Recall Proposition 9. By the squeeze theorem, we have $V_{\infty }={lim}_{n\to \infty }{V}_n=0.$ Moreover, we have

$$\begin{array}{cc}\hfill & \underset{n\to \infty }{lim}{(m\ell (n))}^2(V_{m(\ell (n)+1)}-V_{\infty })=\underset{n\to \infty }{lim}{(m\ell (n))}^2{\displaystyle \frac{1}{3{(\ell (n)+1)}^2}}{sin}^2{\displaystyle \frac{\pi }{m}}={\displaystyle \frac{1}{3}}{m}^2{sin}^2{\displaystyle \frac{\pi }{m}},\hfill \end{array}$$

and

$$\begin{array}{cc}\hfill & \underset{n\to \infty }{lim}{(m(\ell (n)+1))}^2(V_{m\ell (n)}-V_{\infty })=\underset{n\to \infty }{lim}{(m(\ell (n)+1))}^2{\displaystyle \frac{1}{3{(\ell (n))}^2}}{sin}^2{\displaystyle \frac{\pi }{m}}={\displaystyle \frac{1}{3}}{m}^2{sin}^2{\displaystyle \frac{\pi }{m}},\hfill \end{array}$$

and hence, by (16), using the squeeze theorem, we have $\underset{n\to \infty }{lim}{n}^2(V_n-V_{\infty })={\displaystyle \frac{1}{3}}{m}^2{sin}^2{\displaystyle \frac{\pi }{m}}$, i.e., the conditional quantization coefficient exists as a finite positive number that equals ${\displaystyle \frac{1}{3}}{m}^2{sin}^2{\displaystyle \frac{\pi }{m}}$. Thus, the proof of the theorem is complete.    □

Remark 3. 

It is known that for an absolutely continuous probability measure, the quantization dimension equals the Euclidean dimension of the underlying space, and the quantization coefficient exists as a finite positive number (see [24]). Since the conditional quantization dimension is the same as the quantization dimension, and the conditional quantization coefficient is the same as the quantization coefficient (see [21]), by Theorem 6, we can conclude that the quantization coefficient for the uniform distribution defined on the boundary of a regular m-sided polygon inscribed in a unit circle is ${\displaystyle \frac{1}{3}}{m}^2{sin}^2{\displaystyle \frac{\pi }{m}}$, which depends on m and is an increasing function of m. Thus, we can conclude that for absolutely continuous probability measures given in an Euclidean space, the quantization dimensions remain constant and is equal to the dimension of the underlying space, but the quantization coefficients can be different.

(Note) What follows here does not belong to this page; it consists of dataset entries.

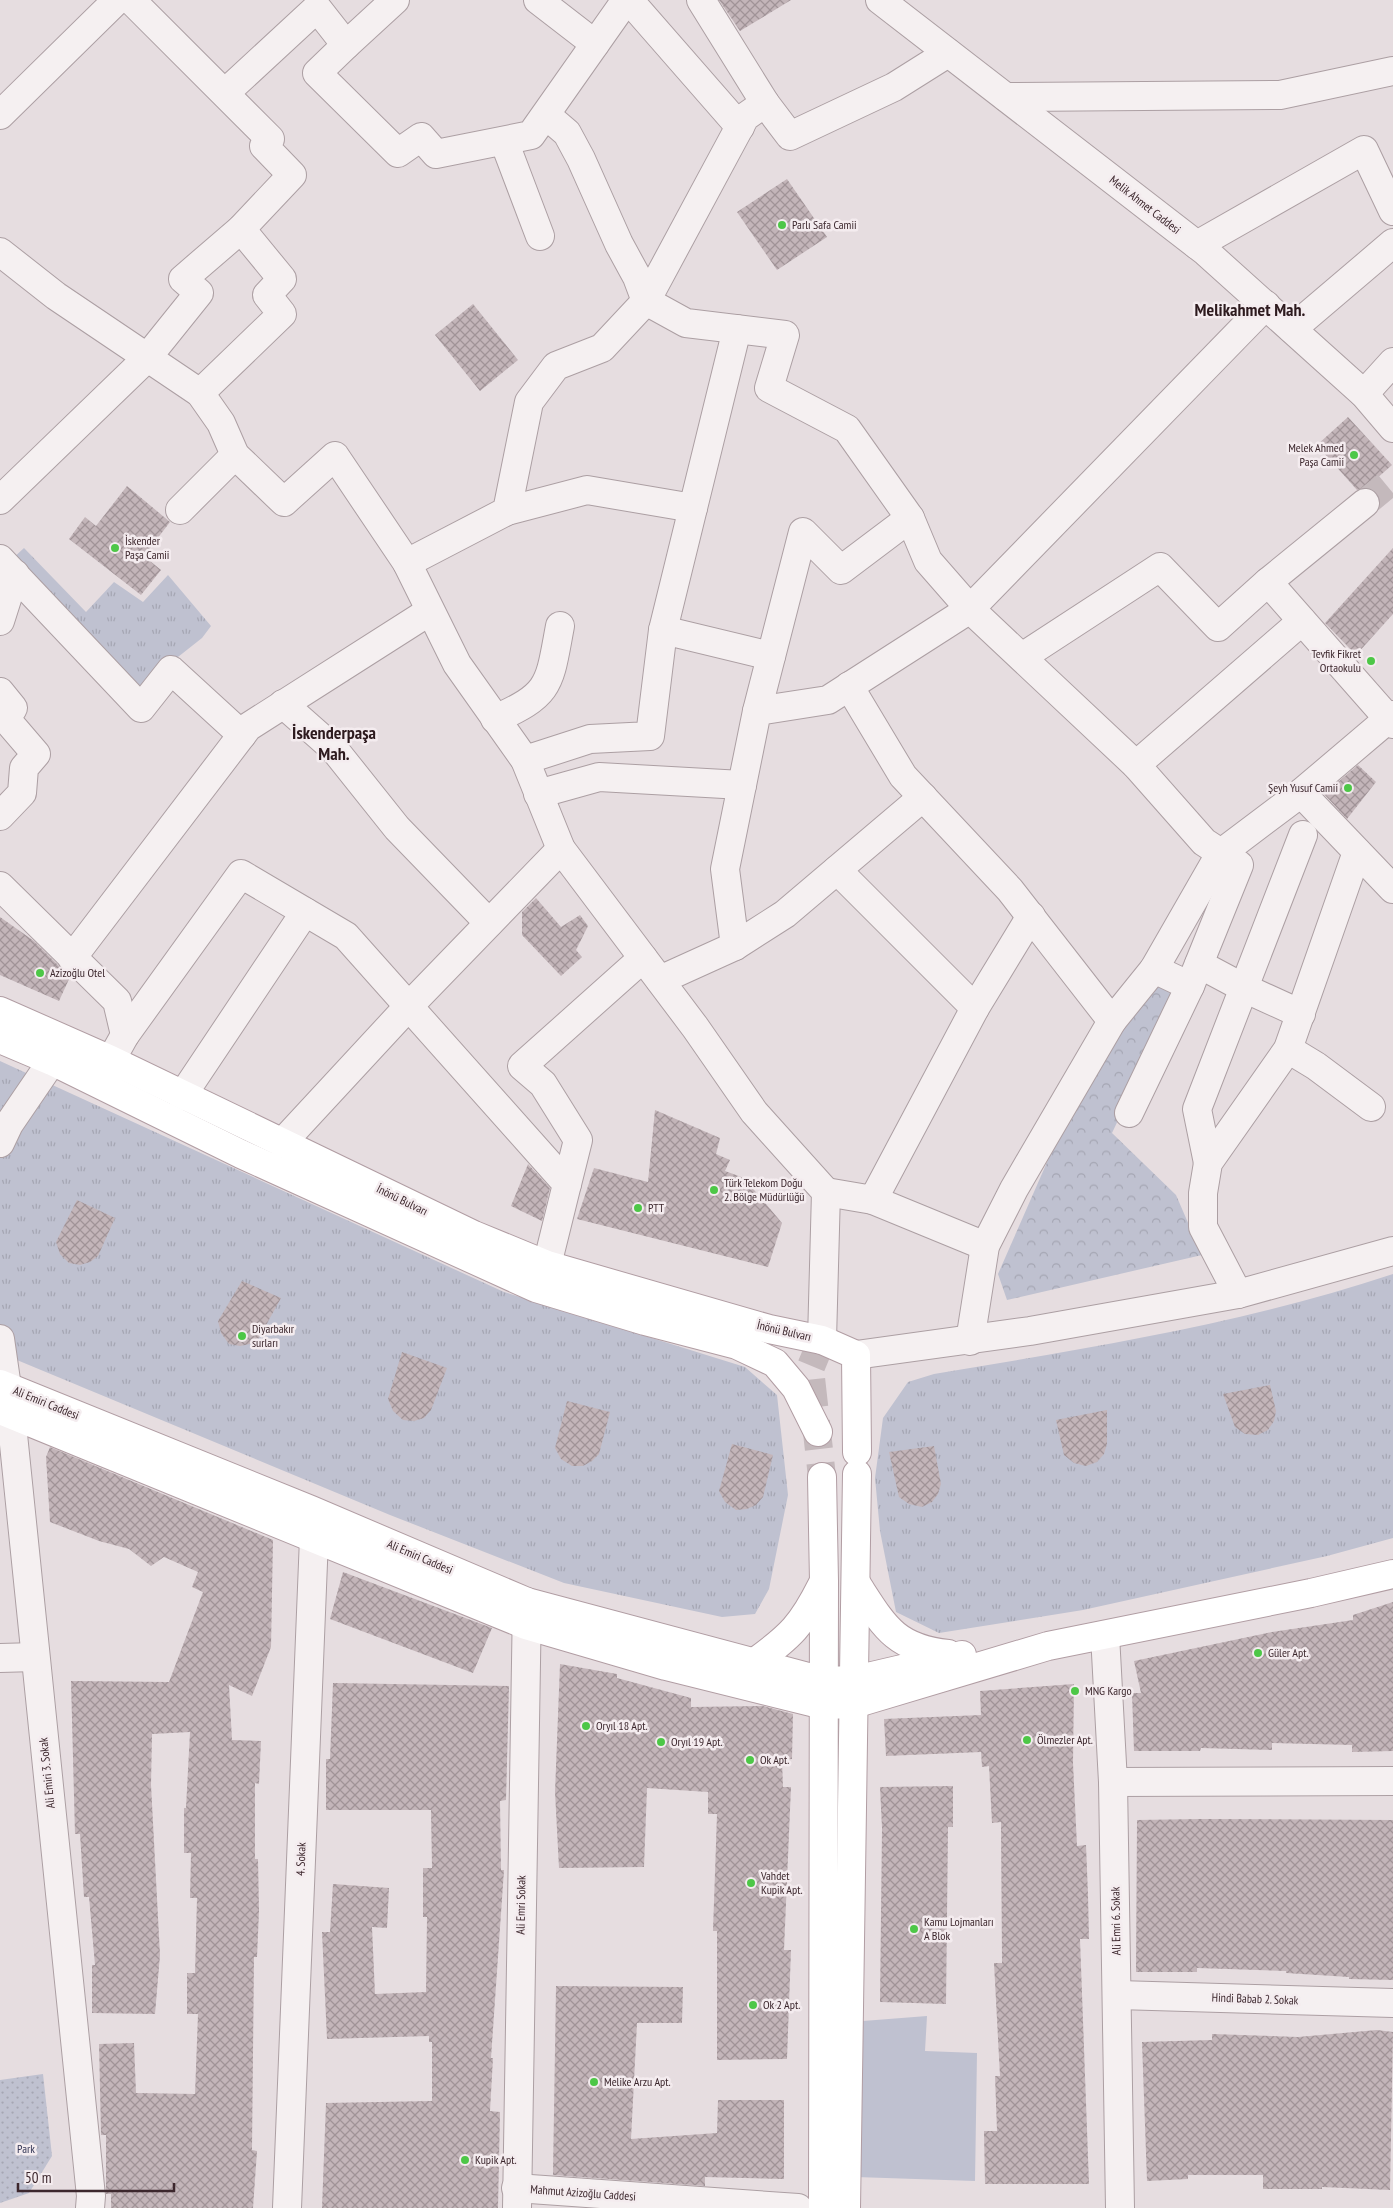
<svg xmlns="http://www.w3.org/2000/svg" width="1393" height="2208" font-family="'PT Sans Narrow',sans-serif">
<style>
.grass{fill:url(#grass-tufts)}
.forest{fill:url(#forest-crowns)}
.park{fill:url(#park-dots)}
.garden{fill:#bfc1d0}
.building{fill:url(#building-cross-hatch)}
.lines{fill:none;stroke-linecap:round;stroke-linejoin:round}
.minor-tunnel{stroke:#c4b9bc;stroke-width:28;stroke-dasharray:28 14;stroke-linecap:butt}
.major-tunnel{stroke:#c4b9bc;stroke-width:28;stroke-dasharray:28 14;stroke-linecap:butt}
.minor-casing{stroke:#ac9fa3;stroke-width:30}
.major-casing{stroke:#b19da3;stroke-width:30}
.minor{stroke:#f5f0f1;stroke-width:28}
.major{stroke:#fff;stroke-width:28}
.poi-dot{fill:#4dc747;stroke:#f4ecef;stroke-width:2}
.labels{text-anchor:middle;stroke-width:5;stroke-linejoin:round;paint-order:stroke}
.street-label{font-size:12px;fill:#3c272d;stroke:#f4ecef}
.poi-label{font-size:12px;fill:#3c272d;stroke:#f4ecef;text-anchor:start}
.park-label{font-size:12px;fill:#353857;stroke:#f4ecef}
.district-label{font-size:18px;font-weight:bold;fill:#2d1a1e;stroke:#f4ecef}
</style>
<defs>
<pattern id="grass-tufts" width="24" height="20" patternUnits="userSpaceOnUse" patternTransform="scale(1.25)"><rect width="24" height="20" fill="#bfc1d0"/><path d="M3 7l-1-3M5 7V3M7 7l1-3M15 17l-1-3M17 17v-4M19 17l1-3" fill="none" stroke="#a5a6b3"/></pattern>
<pattern id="forest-crowns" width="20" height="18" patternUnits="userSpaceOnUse" patternTransform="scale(1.25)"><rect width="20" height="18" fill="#bfc1d0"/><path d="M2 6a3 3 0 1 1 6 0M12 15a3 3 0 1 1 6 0" fill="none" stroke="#a5a6b3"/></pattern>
<pattern id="park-dots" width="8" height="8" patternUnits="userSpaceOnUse" patternTransform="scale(1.25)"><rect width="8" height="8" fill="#bfc1d0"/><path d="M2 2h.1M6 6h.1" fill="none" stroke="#a5a6b3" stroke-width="1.8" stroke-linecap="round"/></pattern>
<pattern id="building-cross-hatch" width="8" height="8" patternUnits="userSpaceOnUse" patternTransform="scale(1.25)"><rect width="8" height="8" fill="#c3b5b9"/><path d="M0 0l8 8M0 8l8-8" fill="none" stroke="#a09397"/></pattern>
</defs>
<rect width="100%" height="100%" fill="#e6dde0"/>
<g class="grass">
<polygon points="24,548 86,612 114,582 143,602 168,575 211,626 202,638 140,687 130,683 11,560"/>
<polygon points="0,1061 504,1292 745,1367 777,1395 788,1495 769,1589 755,1614 722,1617 564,1583 390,1515 0,1353"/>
<path d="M1393 1274V1538L1327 1556 1083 1610 939 1633 896 1612 880 1531 875 1478 883 1418 908 1382 934 1374C1089 1348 1243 1324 1393 1274Z"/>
</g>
<polygon class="forest" points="1157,979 1179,992 1112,1133 1176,1195 1202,1255 1007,1300 998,1274 1062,1128 1122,1023"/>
<polygon class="park" points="43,2074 52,2156 29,2193 0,2203 0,2080"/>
<polygon class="garden" points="927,2016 925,2051 977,2053 975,2181 856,2177 863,2021"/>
<g class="building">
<polygon points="719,0 791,0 740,31"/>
<polygon points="787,179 827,237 777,270 737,212"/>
<polygon points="473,304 518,360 480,391 435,335"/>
<polygon points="1348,417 1392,465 1366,488 1357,490 1317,445"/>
<polygon points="127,486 170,522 144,556 161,570 141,595 69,539 85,517 96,526"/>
<polygon points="1393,548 1393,614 1356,655 1325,623"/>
<polygon points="1358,765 1376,782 1347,819 1324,794"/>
<polygon points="536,898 561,927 580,915 588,926 576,950 582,957 561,976 522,935 522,912"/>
<polygon points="0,917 34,941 70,977 59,1001 0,975"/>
<polygon points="655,1110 720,1138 716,1154 730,1160 725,1171 744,1178 782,1223 768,1267 577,1219 594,1168 648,1182"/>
<polygon points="528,1164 550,1188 542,1221 511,1206"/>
<polygon points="77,1200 115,1218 98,1256 90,1262 80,1265 69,1263 60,1254 56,1242"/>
<polygon points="242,1281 281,1298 259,1338 250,1344 240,1346 229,1344 221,1333 218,1321"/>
<polygon points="402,1352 447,1368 431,1410 424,1418 414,1421 403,1420 393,1411 388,1399"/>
<polygon points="1270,1385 1276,1411 1274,1421 1268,1430 1258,1435 1245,1434 1235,1427 1223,1394"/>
<polygon points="567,1401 610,1412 599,1454 592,1461 583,1466 572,1466 561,1459 555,1448"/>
<polygon points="1107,1410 1107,1444 1104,1454 1097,1462 1086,1466 1074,1463 1064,1455 1056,1420"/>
<polygon points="732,1444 773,1455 763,1497 756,1505 747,1509 736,1510 725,1502 719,1491"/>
<polygon points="934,1446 941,1484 938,1494 932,1502 922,1507 909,1504 899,1497 889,1452"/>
<polygon points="50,1447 273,1540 271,1647 252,1696 229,1685 232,1740 261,1741 259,1784 255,1783 255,1859 258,1859 259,1911 257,1957 254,1957 252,2150 257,2151 253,2208 111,2208 111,2194 106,2194 106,2135 101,2135 99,2044 134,2043 136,2093 195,2094 198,2014 187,2014 187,1973 195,1973 197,1898 190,1898 191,1853 184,1853 184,1808 186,1808 190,1732 152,1734 151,1785 160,1955 155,2014 92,2013 92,1965 95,1965 89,1897 84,1897 80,1834 75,1834 71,1681 169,1682 203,1592 192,1587 198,1572 164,1557 151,1566 129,1549 99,1541 50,1522 46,1457"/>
<polygon points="343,1572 492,1628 473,1673 330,1619"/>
<polygon points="1393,1602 1393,1751 1352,1752 1352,1745 1272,1743 1272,1750 1201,1748 1200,1751 1134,1751 1132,1693 1141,1693 1134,1661 1272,1632 1353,1620 1353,1615"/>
<polygon points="560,1664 617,1674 617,1678 691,1698 691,1707 763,1706 793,1714 792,1759 782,1760 783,1787 791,1787 784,1950 791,1950 787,2059 717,2060 717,1931 713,1931 717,1814 708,1814 708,1792 647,1788 644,1867 559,1868 555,1792"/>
<polygon points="333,1683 509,1686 506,1800 500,1801 501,1870 504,1870 491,2058 493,2058 490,2111 500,2112 498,2208 322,2208 326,2103 432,2101 432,2042 429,2042 429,2036 327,2039 322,1932 330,1932 333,1884 389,1888 387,1928 372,1927 375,1994 426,1992 427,1917 423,1917 423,1868 432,1868 431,1810 326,1810 326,1759 330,1759"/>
<polygon points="1074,1684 1073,1763 1077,1846 1086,1845 1088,1895 1089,1939 1080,1939 1089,2184 985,2184 984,2131 997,2131 995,2076 1000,2076 994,1963 1002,1963 1001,1822 992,1823 989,1766 982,1767 981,1752 886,1756 884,1719 981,1715 980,1691"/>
<polygon points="953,1786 953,1827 948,1827 946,2004 880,2002 882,1828 880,1787"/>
<polygon points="1200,1819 1393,1820 1393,1980 1349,1979 1349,1977 1286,1973 1286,1971 1197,1968 1197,1972 1136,1972 1137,1820"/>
<polygon points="556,1986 683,1987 682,2023 637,2023 631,2139 717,2133 718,2100 784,2100 784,2179 705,2177 705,2186 553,2175"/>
<polygon points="1377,2030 1393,2032 1390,2190 1322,2187 1322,2189 1263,2189 1263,2175 1188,2175 1188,2179 1147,2181 1142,2042 1212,2040 1212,2034 1298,2037"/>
</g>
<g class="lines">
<polyline class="minor-tunnel" points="1365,503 1393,480"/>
<polyline class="major-tunnel" points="822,1340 810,1369 822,1477"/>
<defs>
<g id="minor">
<polyline points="538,0 595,44"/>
<polyline points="629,0 740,127"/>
<polyline points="701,0 765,103"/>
<polyline points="880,0 1206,252 1364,394 1393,428"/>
<polyline points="346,45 317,73 398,153 421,137 436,154 531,135 626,0"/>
<polyline points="225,93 317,8 346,45 395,0"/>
<polyline points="1006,97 1280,95 1393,71"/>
<polyline points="0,115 117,0"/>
<polyline points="546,115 567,133 581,159 619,244 637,277 646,301 686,323 785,335 769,388 847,429 910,518"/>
<polyline points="504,141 540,236"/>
<polyline points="1197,245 1364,150 1393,211"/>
<polyline points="0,252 56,296 200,393 221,423 235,455 284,502 335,456 407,563 457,664 525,760 561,849 695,1027 754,1112 826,1192 822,1340"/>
<polyline points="1292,329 1393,243"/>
<polyline points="200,393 282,314 267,295 282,279 241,229"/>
<polyline points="1364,394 1393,362"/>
<polyline points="0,500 146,359 199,293 183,279 241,229 292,175 264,146 270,139 131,0"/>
<polyline points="180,510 235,455"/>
<polyline points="507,511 587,490 693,508 737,329"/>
<polyline points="0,559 141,708 171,670 242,735"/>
<polyline points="407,563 507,511 529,402 556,366 602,348 646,301 745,117 765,103 790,136 894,87 948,53"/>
<polyline points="1268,582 1393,724"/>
<polyline points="0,621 15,574"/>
<polyline points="663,630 693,508"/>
<polyline points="1022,657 1160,567 1218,627 1268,582 1365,503"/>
<polyline points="849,686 903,776 1010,890 1112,1021"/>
<polyline points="0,692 13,708 6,719 36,754 24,768 22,793 0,816"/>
<polyline points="283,704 334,749 397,828 489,923"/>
<polyline points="757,711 803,532 841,570 910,518 928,561 970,609 1266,305"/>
<path d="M495 719C552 694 549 684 560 626"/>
<polyline points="525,760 590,739 650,736 663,630 771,656"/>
<polyline points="1136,765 1302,621"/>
<polyline points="1301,793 1393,889"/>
<polyline points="538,794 599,777 742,785"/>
<polyline points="0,886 117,1001 125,1035"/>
<polyline points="735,946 725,869 757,711 828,700 970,609 1136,765 1204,842 1239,865 1190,986 1154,969"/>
<polyline points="72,958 248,727 430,611"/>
<polyline points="1199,964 1244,988 1301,1014"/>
<polyline points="660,980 735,946 785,914 923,797"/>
<polyline points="975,1008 1031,916"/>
<polyline points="1288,1049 1316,1066 1371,1107"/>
<polyline points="111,1060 125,1035 241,874 346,936 567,1184 547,1265"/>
<polyline points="182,1096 305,912"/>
<polyline points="1129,1113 1190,986"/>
<polyline points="0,1143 9,1124 52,1061"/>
<polyline points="282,1143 407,1008 561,849"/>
<polyline points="1208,1163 1197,1109 1303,835"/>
<polyline points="567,1184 578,1140 543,1084 522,1066 643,958"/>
<polyline points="826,1192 873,1200 975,1008 837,870"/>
<polyline points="873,1200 985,1246"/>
<polyline points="1238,1294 1203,1227 1203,1193 1208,1163 1288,1049 1357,852"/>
<polyline points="0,1339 11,1415 91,2196 90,2208"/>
<polyline points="970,1341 985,1246 1014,1189 1112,1021 1154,969 1220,854 1301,793 1393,715"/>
<polyline points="856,1355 1030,1331 1238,1294 1393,1251"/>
<polyline points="1105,1635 1113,1782 1120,2208"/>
<polyline points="0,1658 35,1657"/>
<polyline points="1113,1782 1393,1781"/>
<polyline points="1118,1995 1393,2003"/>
<polyline points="516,2188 798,2208"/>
<polyline points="287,2208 314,1538 312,1517"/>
<polyline points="517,2208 527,1602"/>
</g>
<g id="major">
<polyline points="0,1011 111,1060 474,1235 547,1265 769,1329 822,1340 856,1355 857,1452"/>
<polyline points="0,1039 52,1061 241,1154 536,1288 645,1321 737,1345 775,1363 796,1388 818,1432"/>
<polyline points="0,1384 311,1510 527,1602 823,1681 855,1680 962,1655"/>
<polyline points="0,1410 526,1625 666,1666 823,1705 854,1704 1048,1646 1311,1593 1393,1574"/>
<polyline points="822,1477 824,1581 823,2208"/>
<path d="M856 1583C884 1626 894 1648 948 1654"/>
<path d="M755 1662C791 1636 802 1625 822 1585"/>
<polyline points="846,2208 857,1474"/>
</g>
</defs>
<use href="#minor" class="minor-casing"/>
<use href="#major" class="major-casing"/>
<use href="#minor" class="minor"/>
<use href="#major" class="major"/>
</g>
<g class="poi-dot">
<circle cx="782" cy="225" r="5"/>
<circle cx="1354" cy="455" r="5"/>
<circle cx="115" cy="548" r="5"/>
<circle cx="1371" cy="661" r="5"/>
<circle cx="1348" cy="788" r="5"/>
<circle cx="40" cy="973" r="5"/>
<circle cx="714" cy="1190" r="5"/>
<circle cx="638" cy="1208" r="5"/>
<circle cx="242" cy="1336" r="5"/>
<circle cx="1258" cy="1653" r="5"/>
<circle cx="1075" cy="1691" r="5"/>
<circle cx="586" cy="1726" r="5"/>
<circle cx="1027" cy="1740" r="5"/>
<circle cx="661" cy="1742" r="5"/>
<circle cx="750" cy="1760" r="5"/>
<circle cx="751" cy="1883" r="5"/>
<circle cx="914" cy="1929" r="5"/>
<circle cx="753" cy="2005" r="5"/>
<circle cx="594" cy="2082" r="5"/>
<circle cx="465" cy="2160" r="5"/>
</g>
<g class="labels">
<g class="street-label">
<text transform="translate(1145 205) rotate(38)" y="4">Melik Ahmet Caddesi</text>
<text transform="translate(402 1200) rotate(26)" y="4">İnönü Bulvarı</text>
<text transform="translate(784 1331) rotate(13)" y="4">İnönü Bulvarı</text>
<text transform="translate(46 1403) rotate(22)" y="4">Ali Emiri Caddesi</text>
<text transform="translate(420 1557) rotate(23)" y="4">Ali Emiri Caddesi</text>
<text transform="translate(47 1773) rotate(-96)" y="4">Ali Emiri 3. Sokak</text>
<text transform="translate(301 1859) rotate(-88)" y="4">4. Sokak</text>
<text transform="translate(521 1905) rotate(-89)" y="4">Ali Emri Sokak</text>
<text transform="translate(1116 1921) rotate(-91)" y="4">Ali Emri 6. Sokak</text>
<text transform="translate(1255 1999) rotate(2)" y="4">Hindi Babab 2. Sokak</text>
<text transform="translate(583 2193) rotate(4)" y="4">Mahmut Azizoğlu Caddesi</text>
</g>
<g class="poi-label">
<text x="792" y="229">Parlı Safa Camii</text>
<text x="1344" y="452" text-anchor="end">Melek Ahmed<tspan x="1344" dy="14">Paşa Camii</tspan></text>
<text x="125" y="545">İskender<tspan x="125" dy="14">Paşa Camii</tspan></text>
<text x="1361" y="658" text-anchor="end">Tevfik Fikret<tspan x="1361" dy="14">Ortaokulu</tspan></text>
<text x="1338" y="792" text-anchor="end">Şeyh Yusuf Camii</text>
<text x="50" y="977">Azizoğlu Otel</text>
<text x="724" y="1187">Türk Telekom Doğu<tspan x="724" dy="14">2. Bölge Müdürlüğü</tspan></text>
<text x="648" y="1212">PTT</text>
<text x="252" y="1333">Diyarbakır<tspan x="252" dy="14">surları</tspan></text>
<text x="1268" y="1657">Güler Apt.</text>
<text x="1085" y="1695">MNG Kargo</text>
<text x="596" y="1730">Oryıl 18 Apt.</text>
<text x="1037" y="1744">Ölmezler Apt.</text>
<text x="671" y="1746">Oryıl 19 Apt.</text>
<text x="760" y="1764">Ok Apt.</text>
<text x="761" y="1880">Vahdet<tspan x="761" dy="14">Kupik Apt.</tspan></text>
<text x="924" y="1926">Kamu Lojmanları<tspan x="924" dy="14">A Blok</tspan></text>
<text x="763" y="2009">Ok 2 Apt.</text>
<text x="604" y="2086">Melike Arzu Apt.</text>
<text x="475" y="2164">Kupik Apt.</text>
</g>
<g class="park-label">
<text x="26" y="2153">Park</text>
</g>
<g class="district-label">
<text x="1250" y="316">Melikahmet Mah.</text>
<text x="334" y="739">İskenderpaşa<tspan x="334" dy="21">Mah.</tspan></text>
</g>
</g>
<path d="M18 2183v8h156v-8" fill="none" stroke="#3c272d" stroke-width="2.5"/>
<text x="25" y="2183" font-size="15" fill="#3c272d" stroke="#f4ecef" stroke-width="4" paint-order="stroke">50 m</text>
</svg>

Let us now conclude the paper with the following remark.

Remark 4. 

Although the conditional quantization in this paper is investigated for uniform distributions on line segments and regular polygons, by using a similar technique or by giving a major overhaul of the technique given in this paper, interested researchers can explore them for any probability distribution defined on the boundary of any geometrical shape.